But modern orchestrators have multi-tenant capabilities and serve multiple teams or business units at the same time. Meaning, we have a central infrastructure that is managed by a dedicated team that knows how to operate software, signs SLAs and does all the monitoring, but then you have the data science team that implements and orchestrates its own models, the controlling team that runs some P&L pipelines, or the sales team that runs pipelines for their sales territory heads and numbers. As these teams know the numbers best, they can easily change the pipelines or transformations, even more with a UI-supportive orchestrator that generates YAML artifacts.

Implicit Orchestration: When Not to Use a Universal Data Orchestrator

The alternative to central orchestration explained above and closed-source to event-driven triggers is implicit orchestration.

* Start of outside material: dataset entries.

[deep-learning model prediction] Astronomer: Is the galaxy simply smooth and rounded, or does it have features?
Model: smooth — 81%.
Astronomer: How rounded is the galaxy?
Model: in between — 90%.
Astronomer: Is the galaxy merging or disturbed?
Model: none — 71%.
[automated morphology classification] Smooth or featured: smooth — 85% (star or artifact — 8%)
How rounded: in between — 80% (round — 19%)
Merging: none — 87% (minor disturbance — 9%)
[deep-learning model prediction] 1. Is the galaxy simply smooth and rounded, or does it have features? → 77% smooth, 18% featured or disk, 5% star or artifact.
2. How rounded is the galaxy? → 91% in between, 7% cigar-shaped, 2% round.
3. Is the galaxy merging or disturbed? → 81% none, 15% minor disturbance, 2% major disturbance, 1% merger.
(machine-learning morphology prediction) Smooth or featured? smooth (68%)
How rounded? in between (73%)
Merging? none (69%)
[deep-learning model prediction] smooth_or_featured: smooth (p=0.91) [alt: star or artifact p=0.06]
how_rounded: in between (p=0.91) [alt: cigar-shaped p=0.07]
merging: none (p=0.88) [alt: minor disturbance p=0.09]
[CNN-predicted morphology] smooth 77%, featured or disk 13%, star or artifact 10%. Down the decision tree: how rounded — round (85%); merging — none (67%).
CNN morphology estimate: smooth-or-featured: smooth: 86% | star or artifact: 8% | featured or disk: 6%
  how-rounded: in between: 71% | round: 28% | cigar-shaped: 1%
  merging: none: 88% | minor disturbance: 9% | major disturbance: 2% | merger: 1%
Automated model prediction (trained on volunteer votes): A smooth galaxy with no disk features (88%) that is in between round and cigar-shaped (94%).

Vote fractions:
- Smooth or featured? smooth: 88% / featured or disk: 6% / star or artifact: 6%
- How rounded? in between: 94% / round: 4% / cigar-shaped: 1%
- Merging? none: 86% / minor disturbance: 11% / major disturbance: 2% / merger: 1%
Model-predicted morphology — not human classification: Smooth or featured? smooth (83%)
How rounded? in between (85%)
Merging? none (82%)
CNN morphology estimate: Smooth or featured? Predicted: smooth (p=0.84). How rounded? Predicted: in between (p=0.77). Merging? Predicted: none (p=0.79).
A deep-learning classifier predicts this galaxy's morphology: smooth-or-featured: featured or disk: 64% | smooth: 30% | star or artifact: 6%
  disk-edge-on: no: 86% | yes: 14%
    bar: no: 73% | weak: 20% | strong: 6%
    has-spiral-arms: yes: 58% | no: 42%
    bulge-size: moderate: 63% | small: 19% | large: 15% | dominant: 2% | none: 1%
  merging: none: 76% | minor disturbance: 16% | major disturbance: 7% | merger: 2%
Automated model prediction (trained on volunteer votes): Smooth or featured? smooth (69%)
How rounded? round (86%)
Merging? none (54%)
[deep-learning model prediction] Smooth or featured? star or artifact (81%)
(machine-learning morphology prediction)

What is implicit orchestration? It’s an abstraction to the otherwise invisible triggers that manage themselves. It’s the ultimate abstraction to event triggers. It’s the combination of orchestrator and micro-triggers, embracing the self-triggering nature of events.

The orchestration part is implicit, for example, when an S3 bucket gets new data, an event is triggered and a downstream task is started. It’s very similar to the microservices approach. In a way, it’s self-running, where we add logic on top of an asset, instead of having a job or Directed Acyclic Graph (DAG) that manages the entire pipeline.

Universal data orchestrators, e.g., Kestra solve these with Triggers with arbitrary logic you can add to trigger pipelines from external events.

Event-driven systems with Orchestration

Sometimes, you might orchestrate jobs and tasks by pure events and JSON-messages, for example, and an orchestrator is never explicitly created. It’s an implicit orchestration based on short-term storage queues. This is the OLAP system with integrated message queue like Kafka. Or sometimes you might orchestrate jobs and tasks by message passing (as in Akka or Erlang actors) and an orchestrator is never explicitly created.

The Convergence of Infrastructure-as-Code and Orchestration

The convergence between infrastructure as code and orchestration is real. Everything these days needs to be declarative, especially in the deployment world of DevOps. Infrastructure-as-code is also arriving in the data orchestration space, especially when deploying your orchestrator with Kubernetes, but not only that, data pipelines are also getting code-first as discussed and are called declarative pipelines. As orchestration takes on a more critical role as the heartbeat of the data application, it only makes sense that orchestration tools be as code as well.

The Dual Interface Paradigm: UI + Code

The best example of this paradigm is Kestra, and the code + UI combination is where it shines. Let’s check now how Kestra works, as this new and powerful data orchestrator masters these tasks and does exactly that.

The big selling point is its approachability. Coding is hard, especially for business specialists who need to keep up within their field and domain and just need to get their jobs scheduled. You can’t expect them to learn programming on the side.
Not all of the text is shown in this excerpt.